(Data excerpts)
· · · · · · ·

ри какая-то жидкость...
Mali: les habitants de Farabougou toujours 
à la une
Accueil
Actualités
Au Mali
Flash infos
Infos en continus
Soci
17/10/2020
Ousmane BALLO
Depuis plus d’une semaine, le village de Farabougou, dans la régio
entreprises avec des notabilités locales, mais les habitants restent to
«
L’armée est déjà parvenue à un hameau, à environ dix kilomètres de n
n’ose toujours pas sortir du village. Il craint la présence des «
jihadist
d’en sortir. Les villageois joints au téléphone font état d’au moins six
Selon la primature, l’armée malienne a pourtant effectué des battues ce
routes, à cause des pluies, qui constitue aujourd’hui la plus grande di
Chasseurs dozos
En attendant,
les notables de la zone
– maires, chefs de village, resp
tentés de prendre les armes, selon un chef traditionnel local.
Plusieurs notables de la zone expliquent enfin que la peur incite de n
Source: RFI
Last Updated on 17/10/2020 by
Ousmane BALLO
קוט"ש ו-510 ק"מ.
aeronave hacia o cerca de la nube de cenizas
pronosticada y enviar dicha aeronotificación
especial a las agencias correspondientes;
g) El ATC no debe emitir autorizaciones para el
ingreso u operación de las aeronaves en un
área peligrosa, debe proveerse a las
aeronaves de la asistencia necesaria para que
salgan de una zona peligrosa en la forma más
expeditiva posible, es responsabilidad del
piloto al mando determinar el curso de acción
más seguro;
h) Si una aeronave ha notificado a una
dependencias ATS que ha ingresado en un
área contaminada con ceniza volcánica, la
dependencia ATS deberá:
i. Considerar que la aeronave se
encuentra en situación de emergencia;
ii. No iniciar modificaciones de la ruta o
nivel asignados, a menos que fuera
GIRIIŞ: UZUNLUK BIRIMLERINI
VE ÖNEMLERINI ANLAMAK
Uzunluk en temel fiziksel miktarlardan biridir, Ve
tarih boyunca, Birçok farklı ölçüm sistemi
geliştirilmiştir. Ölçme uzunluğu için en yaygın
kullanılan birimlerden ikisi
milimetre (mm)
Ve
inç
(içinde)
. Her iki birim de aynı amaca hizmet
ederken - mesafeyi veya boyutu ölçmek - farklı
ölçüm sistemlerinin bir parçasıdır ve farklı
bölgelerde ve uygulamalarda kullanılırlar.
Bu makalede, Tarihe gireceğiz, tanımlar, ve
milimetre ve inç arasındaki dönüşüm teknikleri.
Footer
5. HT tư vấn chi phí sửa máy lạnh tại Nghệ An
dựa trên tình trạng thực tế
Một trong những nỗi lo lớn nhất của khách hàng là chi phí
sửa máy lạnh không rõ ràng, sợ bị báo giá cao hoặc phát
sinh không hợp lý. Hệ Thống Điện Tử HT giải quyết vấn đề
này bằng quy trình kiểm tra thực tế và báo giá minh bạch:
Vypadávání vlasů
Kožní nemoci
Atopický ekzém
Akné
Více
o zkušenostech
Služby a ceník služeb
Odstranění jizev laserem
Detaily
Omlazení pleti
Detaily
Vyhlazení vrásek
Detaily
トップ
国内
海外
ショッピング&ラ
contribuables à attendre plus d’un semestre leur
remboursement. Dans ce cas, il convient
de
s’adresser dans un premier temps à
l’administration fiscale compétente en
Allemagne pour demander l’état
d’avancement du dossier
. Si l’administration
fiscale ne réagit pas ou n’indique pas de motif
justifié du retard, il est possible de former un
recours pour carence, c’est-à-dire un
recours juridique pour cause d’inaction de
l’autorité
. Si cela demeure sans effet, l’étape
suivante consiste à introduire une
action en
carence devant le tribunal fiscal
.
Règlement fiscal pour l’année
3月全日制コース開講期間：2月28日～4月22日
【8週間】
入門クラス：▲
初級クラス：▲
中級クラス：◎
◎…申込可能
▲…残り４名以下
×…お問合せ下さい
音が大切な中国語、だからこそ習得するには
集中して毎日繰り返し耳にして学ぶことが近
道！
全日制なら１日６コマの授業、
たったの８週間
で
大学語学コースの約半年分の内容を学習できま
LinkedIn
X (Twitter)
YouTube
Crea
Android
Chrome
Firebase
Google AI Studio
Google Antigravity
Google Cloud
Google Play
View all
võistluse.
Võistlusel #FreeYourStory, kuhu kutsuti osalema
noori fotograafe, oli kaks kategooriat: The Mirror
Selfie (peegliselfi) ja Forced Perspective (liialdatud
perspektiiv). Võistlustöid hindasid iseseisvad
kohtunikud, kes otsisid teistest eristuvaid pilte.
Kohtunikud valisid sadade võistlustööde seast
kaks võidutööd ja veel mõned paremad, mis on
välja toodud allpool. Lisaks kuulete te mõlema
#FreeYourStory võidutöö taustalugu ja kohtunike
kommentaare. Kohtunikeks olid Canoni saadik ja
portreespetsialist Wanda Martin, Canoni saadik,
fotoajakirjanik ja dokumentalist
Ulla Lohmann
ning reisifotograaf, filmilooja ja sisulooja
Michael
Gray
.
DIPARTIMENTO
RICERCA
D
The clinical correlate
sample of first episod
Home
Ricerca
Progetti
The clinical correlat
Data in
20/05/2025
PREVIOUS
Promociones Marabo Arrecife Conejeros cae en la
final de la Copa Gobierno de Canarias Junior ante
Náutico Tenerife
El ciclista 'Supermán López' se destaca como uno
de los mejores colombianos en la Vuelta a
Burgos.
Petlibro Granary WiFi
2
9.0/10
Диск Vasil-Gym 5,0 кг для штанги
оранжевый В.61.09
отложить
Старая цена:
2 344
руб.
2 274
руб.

· · · · · · ·

*Work task*: Could you find each line in the entries that contains the string "carence" and copy it?

*Exercise response*:
recours pour carence, c’est-à-dire un
carence devant le tribunal fiscal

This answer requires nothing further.